Rum tarafına limanların açılmasını öngören ek protokol hakkında da açıklamalar yapan Bağış, Türkiye-AB müzakereleri öncesi, 1963 Ankara Antlaşması Ek Protokolü imzalandığını, ancak protokolün hayata geçmesi için TBMM tarafından onaylanması gerektiğini vurguladı.
LİMANLAR
Egemen Bağış, AB'nin Kıbrıslı Türklerine uygulanan izolasyonların kaldırılması yönünde verdiği sözü yerine getirmediği müddetçe kimsenin, Türkiye'den limanları açma konusunda daha ileri gitmesini beklememesi gerektiğini vurguladı.
Bağış, “Türkiye yükümlülüklerini yerine getirmeye hazırdır. Limanları açmayacağımızı hiçbir zaman söylemedik. Limanları açacağız ama bize verilen sözler yerine getirildiği zaman” dedi.
Egemen Bağış ayrıca, limanların açılmasının Rum yönetimini tanıma anlamına gelmeyeceğini kaydetti. Bağış, Rum yönetimi lideri Tasos Papadopulos'un uyanması gerektiğini, çünkü uluslararası topluluğun Papadopulos'un retçi tutumundan bıkma derecesine geldiğini ifade etti.

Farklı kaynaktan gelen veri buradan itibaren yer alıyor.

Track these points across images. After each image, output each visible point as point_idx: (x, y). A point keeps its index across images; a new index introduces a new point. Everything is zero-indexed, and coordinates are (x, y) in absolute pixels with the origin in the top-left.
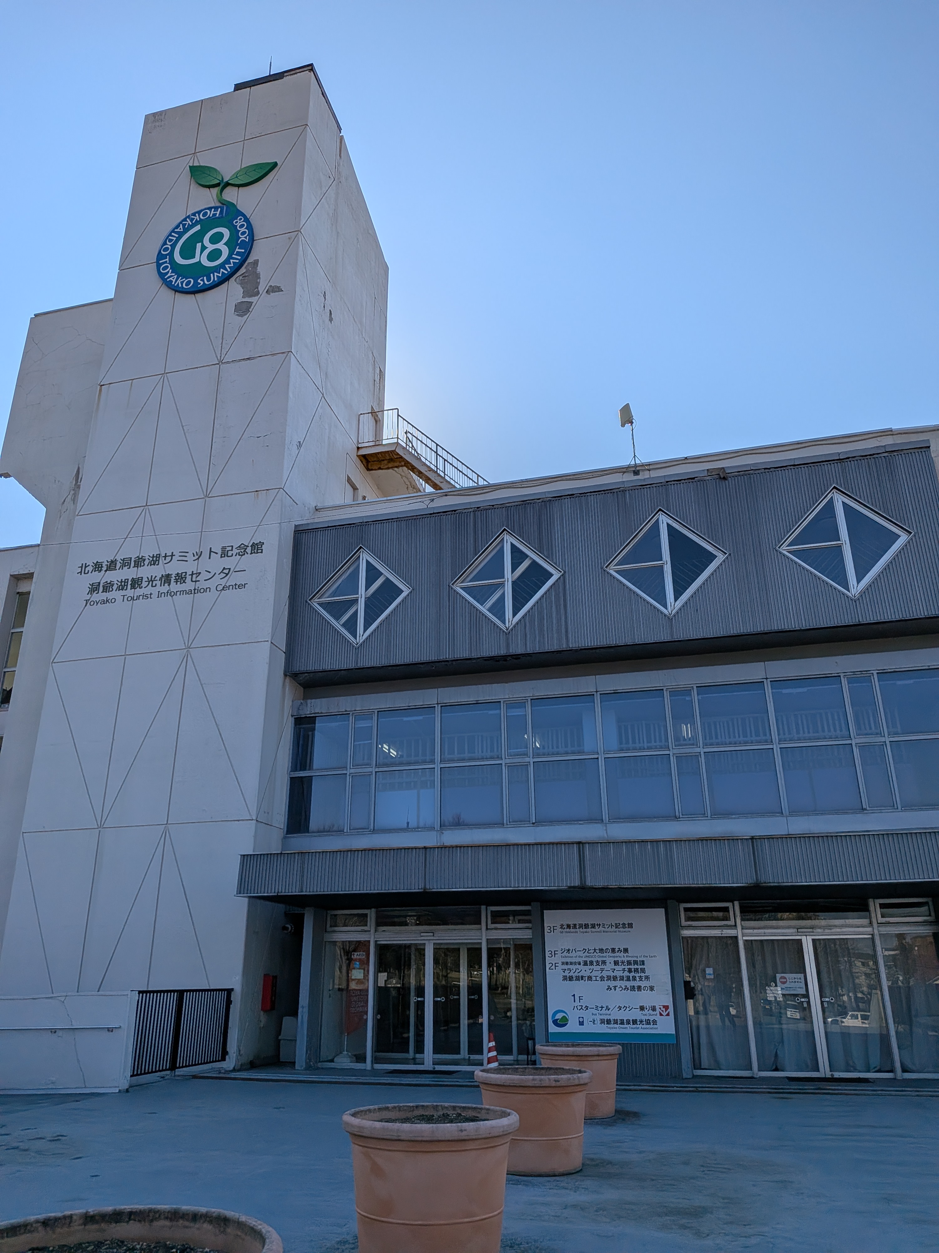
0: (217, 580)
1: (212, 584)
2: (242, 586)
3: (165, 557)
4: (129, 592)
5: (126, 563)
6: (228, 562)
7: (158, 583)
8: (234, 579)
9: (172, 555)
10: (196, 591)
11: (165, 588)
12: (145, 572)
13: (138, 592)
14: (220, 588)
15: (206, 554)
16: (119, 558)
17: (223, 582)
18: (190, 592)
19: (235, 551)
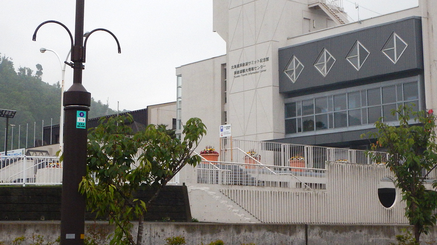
0: (260, 69)
1: (259, 70)
2: (265, 71)
3: (249, 63)
4: (243, 74)
5: (241, 65)
6: (262, 64)
7: (248, 70)
8: (264, 68)
9: (250, 62)
10: (256, 72)
11: (249, 72)
12: (246, 67)
13: (245, 73)
14: (261, 71)
15: (257, 62)
16: (239, 64)
17: (261, 70)
18: (255, 73)
19: (263, 60)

Annan planının hazırlanış sürecinde, iki kesimin uzlaşamadığı konularda BM Genel Sekreteri Kofi Annan'ın inisiyatif kullanmasına Kıbrıslı Türklerin onay vermesiyle uluslararası toplumun şaşkına uğratıldığını anlatan Bağış, Kıbrıs Türklerinin “evet” kararı için, “Dengelerin değişmesinde en önemli unsur buydu” dedi.
Ocak ayında Avrupa Konseyinin Kıbrıslı Türklere uygulanan izolasyonlar hakkında görüşme yapacağına dikkati çeken Bağış, “Bu gelişme ani bir gelişme değildir. Bu Türk tarafının önerilerinin sayesinde gerçekleşti” diye konuştu.

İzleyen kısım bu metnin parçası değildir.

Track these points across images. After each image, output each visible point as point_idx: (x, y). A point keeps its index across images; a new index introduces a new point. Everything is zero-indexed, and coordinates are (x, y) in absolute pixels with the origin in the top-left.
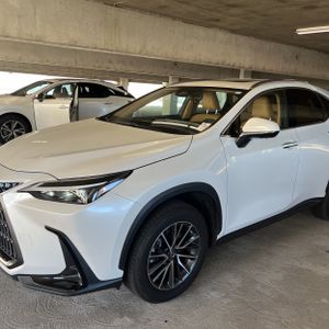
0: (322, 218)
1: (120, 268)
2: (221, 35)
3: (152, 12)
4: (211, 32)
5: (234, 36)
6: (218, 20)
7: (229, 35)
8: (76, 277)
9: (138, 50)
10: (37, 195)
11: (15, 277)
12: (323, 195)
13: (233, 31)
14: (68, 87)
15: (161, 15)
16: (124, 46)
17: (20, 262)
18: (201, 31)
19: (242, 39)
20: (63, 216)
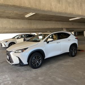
0: (70, 56)
1: (27, 62)
4: (51, 22)
5: (56, 22)
8: (21, 64)
9: (36, 27)
10: (15, 52)
11: (12, 65)
14: (23, 36)
15: (40, 20)
16: (33, 27)
18: (49, 22)
20: (18, 55)
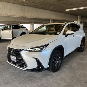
1: (49, 65)
2: (48, 12)
3: (32, 7)
4: (46, 11)
5: (51, 12)
6: (48, 8)
7: (50, 11)
8: (40, 68)
9: (30, 16)
10: (29, 51)
12: (80, 46)
13: (51, 10)
15: (34, 7)
16: (27, 15)
17: (27, 67)
18: (44, 11)
19: (53, 12)
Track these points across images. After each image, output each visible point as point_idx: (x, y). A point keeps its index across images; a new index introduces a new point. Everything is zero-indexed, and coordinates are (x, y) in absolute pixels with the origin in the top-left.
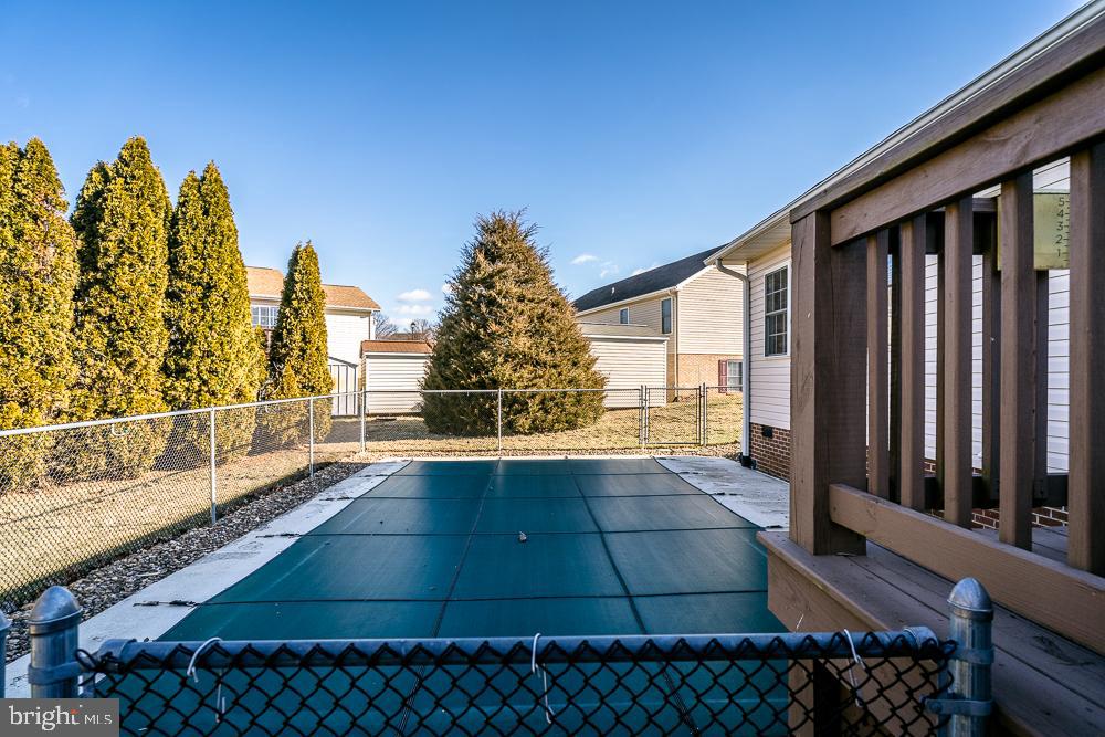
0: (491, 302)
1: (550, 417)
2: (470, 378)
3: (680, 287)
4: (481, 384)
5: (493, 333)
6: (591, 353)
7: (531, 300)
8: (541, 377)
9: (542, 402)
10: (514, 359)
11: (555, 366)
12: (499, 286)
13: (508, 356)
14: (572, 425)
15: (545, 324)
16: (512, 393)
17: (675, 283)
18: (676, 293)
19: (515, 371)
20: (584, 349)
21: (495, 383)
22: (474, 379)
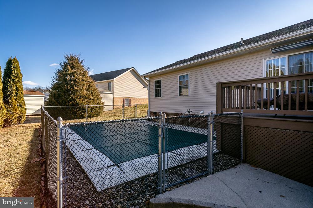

“FEDERAL ÇÖZÜM EN GERÇEKÇİ”
Bir soru üzerine, iki ayrı devletten bahsetmek için zamanın erken olduğunu belirten Bağış, federal yapının şimdilik en olanaklı oluşum olarak görüldüğünü kaydetti.
Bağış, çözüm arayışı içerisinde Kıbrıs Rum kesiminin inatçı ve retçi tutumunu dünyaya göstermeye devam edilmesi gerektiğine de vurgu yaptı. Türkiye'nin AB üyesi olacağına inandığını vurgulayan Egemen Bağış, AB üyelik sürecine başlayıp da tamamlamayan bir ülke bulunmadığını, bu nedenle Türkiye'nin ”istasyona” eninde sonunda varacağını kaydetti.

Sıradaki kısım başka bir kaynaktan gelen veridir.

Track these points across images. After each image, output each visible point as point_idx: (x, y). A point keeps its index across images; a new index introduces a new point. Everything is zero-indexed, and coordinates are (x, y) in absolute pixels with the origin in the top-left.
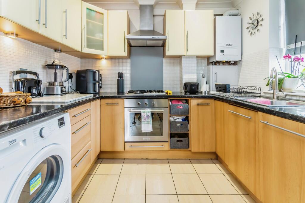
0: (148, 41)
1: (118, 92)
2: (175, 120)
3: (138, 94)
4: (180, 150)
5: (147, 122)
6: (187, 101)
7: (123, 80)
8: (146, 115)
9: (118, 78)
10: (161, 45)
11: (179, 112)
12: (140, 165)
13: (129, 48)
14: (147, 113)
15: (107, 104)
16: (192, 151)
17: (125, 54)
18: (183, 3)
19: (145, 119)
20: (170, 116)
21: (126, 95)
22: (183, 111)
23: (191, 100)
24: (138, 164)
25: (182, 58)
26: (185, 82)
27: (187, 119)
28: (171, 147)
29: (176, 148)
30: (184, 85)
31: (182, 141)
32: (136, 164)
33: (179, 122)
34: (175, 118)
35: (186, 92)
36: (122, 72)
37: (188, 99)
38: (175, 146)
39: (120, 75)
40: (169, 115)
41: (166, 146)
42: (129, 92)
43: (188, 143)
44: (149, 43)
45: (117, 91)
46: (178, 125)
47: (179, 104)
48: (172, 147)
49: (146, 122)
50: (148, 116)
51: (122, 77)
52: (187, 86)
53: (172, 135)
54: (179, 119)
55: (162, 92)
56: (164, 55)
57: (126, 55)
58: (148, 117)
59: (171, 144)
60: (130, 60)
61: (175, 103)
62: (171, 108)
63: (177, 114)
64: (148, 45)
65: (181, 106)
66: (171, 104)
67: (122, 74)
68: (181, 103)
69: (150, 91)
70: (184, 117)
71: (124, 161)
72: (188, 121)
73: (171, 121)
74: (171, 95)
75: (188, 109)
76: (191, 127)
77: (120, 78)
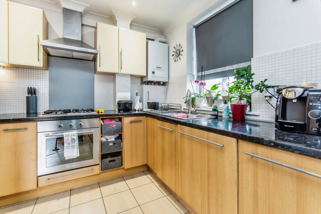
0: (74, 52)
1: (28, 113)
2: (107, 139)
3: (59, 115)
4: (113, 170)
5: (72, 146)
6: (120, 120)
7: (36, 97)
8: (70, 139)
9: (28, 94)
10: (91, 59)
11: (111, 131)
12: (61, 200)
13: (46, 57)
14: (72, 137)
15: (6, 130)
16: (125, 168)
17: (40, 64)
18: (117, 19)
19: (69, 144)
20: (102, 137)
21: (41, 116)
22: (116, 130)
23: (125, 118)
24: (58, 199)
25: (115, 75)
26: (118, 100)
27: (120, 137)
28: (102, 169)
29: (109, 169)
30: (118, 103)
31: (114, 160)
32: (56, 200)
33: (111, 142)
34: (108, 137)
35: (119, 110)
36: (34, 87)
37: (122, 118)
38: (107, 167)
39: (32, 92)
40: (101, 135)
41: (97, 169)
42: (46, 113)
43: (121, 161)
44: (76, 55)
45: (25, 112)
46: (111, 144)
47: (112, 123)
48: (104, 169)
49: (70, 147)
50: (74, 139)
51: (35, 93)
52: (120, 104)
53: (103, 157)
54: (112, 138)
55: (93, 110)
56: (95, 71)
57: (42, 66)
58: (73, 141)
59: (102, 165)
60: (48, 73)
61: (107, 122)
62: (103, 128)
63: (110, 134)
64: (74, 57)
65: (114, 124)
66: (102, 123)
67: (35, 90)
68: (114, 122)
69: (77, 111)
70: (117, 135)
71: (36, 200)
72: (121, 139)
73: (103, 142)
74: (103, 114)
75: (121, 127)
76: (124, 145)
77: (32, 94)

AB üyelik sürecinin her zaman eğlenceli olamayacağını, zorlu dönemeçlerden geçileceğini kaydeden Bağış, Türkiye'nin 10-15 yıl içerisinde AB üyesi olacağını söyledi. Konferansın başlığı olan “Tren Kazası Gerçekleşmedi, Ancak Tren İlerliyor mu” ifadesini değerlendiren Bağış, trenin yavaşlamadığını ancak rayların, treninin ilerlemesini yavaşlattığını kaydetti.
Türkiye'nin doğusundaki ülkelerinin doğal enerji kaynaklarının AB'ye aktarılması açısından Türkiye'nin çok önemli bir konumda olduğunu ve AB için bu çerçevede çok önemli olduğunu bildiren Bağış, diğer taraftan AB'nin Türkiye için tek seçenek olmadığını sözlerine ekledi.